Crabapple jelly is the easiest way to use crabapples. They're naturally acidic and high in pectin, making them ideal for this two ingredient crabapple jelly recipe.
4cupscrabapple juiceFrom 3 lbs crabapples and 3 cups water
4cupsugarsee note
Instructions
Crabapple Juice for Jelly
Wash and stem crabapples. Slice larger ones, but don't peel, core or seed.
Place 3 lbs crabapples and 3 cups water into a large stockpot and bring them to a boil over medium-high heat. Reduce the heat to low and simmer for 20-25 minutes until the fruit have completely fallen apart.
Strain through a jelly bag for 1-2 hours. Gently squeeze the bag to get the last bits of juice. You should have 4 cups of juice, but if not, use what you have in a 1:1 ratio in the jelly recipe.
Making Crabapple Jelly
Measure the crabapple juice. For every cup of juice, add 1 cup of sugar. Place the juice and sugar into a deep jelly pot and bring to a boil over high heat. Skim off the foam and watch carefully for overflows.
Cook until the jelly reaches gel stage. Test for gel stage on a plate that's been placed in the freezer or using an instant-read thermometer. Gel stage is 220 degrees at sea level, and drops by 1 degree for every 500 feet above sea level (ie. at 1000 feet it's 218 degrees F).
Crabapple jelly reaches gel stage VERY QUICKLY. Mine gelled almost as soon as it boiled, and only cooked for 1-2 minutes after boiling. Pectin levels vary in fruit, so it may take as long as 15 minutes to reach gel stage, but still it should be quick compared to other types of fruit jelly.
Once it reaches gel stage, ladel into prepared jars leaving 1/4 inch headspace. Canning is optional, and this jelly can instead be stored in the refrigerator for 3-4 weeks or freezer for up to 6 months.
Canning Crabapple Jelly
To can crabapple jelly, fill the jars leaving 1/4 inch headspace and seal with 2 part canning lids. Process the jars in a water bath canner for 10 minutes (under 6000 feet elevation) or for 15 minutes above 6,000 feet.

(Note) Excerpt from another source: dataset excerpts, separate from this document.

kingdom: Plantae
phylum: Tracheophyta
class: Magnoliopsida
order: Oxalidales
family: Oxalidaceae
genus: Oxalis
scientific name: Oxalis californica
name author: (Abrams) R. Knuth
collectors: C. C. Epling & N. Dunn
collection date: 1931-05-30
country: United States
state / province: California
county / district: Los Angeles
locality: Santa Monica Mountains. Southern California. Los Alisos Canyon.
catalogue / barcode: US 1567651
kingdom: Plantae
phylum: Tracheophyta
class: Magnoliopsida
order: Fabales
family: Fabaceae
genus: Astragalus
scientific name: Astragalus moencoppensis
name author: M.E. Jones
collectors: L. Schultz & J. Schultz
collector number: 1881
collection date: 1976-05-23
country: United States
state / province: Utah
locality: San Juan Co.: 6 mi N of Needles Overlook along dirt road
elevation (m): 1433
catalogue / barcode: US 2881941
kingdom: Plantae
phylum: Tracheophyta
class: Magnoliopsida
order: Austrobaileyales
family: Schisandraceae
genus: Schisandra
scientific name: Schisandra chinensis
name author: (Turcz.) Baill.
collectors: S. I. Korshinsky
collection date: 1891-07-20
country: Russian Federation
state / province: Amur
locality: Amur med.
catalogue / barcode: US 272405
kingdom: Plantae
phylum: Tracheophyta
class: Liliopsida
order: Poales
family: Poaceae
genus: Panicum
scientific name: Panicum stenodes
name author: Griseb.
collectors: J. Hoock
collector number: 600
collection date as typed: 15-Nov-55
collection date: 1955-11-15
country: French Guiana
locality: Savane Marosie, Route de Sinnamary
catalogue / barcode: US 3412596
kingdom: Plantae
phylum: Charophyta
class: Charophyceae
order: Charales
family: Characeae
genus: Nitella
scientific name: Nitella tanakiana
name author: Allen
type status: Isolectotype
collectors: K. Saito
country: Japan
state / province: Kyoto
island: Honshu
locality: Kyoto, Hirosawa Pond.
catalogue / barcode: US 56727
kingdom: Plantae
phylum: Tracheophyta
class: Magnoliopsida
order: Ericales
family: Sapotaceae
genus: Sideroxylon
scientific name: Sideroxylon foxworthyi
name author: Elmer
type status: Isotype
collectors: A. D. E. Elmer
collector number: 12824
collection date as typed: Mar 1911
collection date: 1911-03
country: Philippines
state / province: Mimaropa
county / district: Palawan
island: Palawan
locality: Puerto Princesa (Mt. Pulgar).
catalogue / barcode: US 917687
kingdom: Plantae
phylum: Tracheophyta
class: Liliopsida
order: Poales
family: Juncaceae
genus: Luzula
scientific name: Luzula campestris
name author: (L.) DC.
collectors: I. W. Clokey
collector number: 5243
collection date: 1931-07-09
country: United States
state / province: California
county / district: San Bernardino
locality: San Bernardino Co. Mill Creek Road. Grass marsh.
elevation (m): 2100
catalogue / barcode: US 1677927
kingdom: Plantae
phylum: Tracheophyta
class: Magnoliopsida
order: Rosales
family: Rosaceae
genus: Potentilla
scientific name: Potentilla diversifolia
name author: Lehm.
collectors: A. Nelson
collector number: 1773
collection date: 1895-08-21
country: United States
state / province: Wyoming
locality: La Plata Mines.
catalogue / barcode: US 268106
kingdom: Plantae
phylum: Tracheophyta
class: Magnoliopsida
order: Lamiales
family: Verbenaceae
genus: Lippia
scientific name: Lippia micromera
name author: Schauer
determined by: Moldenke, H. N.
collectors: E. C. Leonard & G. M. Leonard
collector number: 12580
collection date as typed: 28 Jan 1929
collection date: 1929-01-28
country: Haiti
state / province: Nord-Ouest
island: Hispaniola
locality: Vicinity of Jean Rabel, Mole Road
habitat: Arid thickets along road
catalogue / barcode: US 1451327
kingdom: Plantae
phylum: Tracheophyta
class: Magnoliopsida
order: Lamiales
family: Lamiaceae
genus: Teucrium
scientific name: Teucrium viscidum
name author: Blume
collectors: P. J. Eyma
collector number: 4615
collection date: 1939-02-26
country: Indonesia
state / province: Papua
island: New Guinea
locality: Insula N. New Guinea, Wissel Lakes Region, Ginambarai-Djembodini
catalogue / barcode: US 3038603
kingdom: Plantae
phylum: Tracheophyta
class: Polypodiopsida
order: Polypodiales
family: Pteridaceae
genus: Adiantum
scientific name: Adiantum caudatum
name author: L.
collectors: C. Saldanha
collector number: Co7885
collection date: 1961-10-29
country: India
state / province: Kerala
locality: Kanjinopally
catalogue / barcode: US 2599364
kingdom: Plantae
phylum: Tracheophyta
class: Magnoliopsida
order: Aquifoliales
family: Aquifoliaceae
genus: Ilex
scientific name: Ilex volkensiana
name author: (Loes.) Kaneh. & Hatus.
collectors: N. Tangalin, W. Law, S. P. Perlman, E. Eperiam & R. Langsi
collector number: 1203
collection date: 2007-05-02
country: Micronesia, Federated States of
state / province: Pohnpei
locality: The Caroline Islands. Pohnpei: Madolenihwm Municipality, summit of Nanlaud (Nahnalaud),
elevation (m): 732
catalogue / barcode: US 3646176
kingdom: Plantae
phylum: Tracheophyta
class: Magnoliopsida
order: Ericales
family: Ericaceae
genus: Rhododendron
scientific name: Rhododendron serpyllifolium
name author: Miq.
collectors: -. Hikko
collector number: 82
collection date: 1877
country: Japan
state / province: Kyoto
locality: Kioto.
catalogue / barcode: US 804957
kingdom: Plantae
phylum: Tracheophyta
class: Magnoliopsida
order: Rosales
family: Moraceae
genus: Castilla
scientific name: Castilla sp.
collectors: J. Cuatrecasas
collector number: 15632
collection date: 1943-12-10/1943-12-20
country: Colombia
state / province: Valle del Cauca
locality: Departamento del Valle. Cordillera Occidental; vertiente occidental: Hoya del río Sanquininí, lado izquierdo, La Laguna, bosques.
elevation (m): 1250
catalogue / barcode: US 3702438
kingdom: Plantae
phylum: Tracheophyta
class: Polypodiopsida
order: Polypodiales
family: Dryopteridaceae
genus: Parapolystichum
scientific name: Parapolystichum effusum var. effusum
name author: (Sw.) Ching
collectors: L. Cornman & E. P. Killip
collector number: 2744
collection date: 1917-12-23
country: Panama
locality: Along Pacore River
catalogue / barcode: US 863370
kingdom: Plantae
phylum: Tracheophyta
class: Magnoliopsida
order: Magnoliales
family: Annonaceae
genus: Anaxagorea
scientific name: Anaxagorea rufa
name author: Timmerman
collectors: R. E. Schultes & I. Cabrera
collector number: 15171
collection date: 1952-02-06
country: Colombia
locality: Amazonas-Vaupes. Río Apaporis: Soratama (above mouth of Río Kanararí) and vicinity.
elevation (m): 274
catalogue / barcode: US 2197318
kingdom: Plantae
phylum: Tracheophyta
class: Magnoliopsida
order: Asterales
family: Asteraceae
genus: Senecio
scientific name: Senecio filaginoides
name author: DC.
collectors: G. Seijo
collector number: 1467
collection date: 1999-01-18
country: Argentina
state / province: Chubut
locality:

Remove the jars to cool on a towel on the counter. After 24 hours, check seals. Store any unsealed jars in the refrigerator for immediate use.
Properly canned and sealed jars will store on at room temperature on the pantry shelf for 12-18 months without losing quality.
Notes
Low Sugar Crabapple Jelly - It's possible to reduce the sugar in this recipe and still get a proper set. A full sugar recipe uses a 1:1 ratio of sugar to juice. You can use as little as a 1:2 ratio, with 1 cup sugar to 2 cups juice, and still get the jelly to set. Below that amount of sugar, you'll need to use low-sugar pectin to help the set. Instructions for that are given in detail in the article.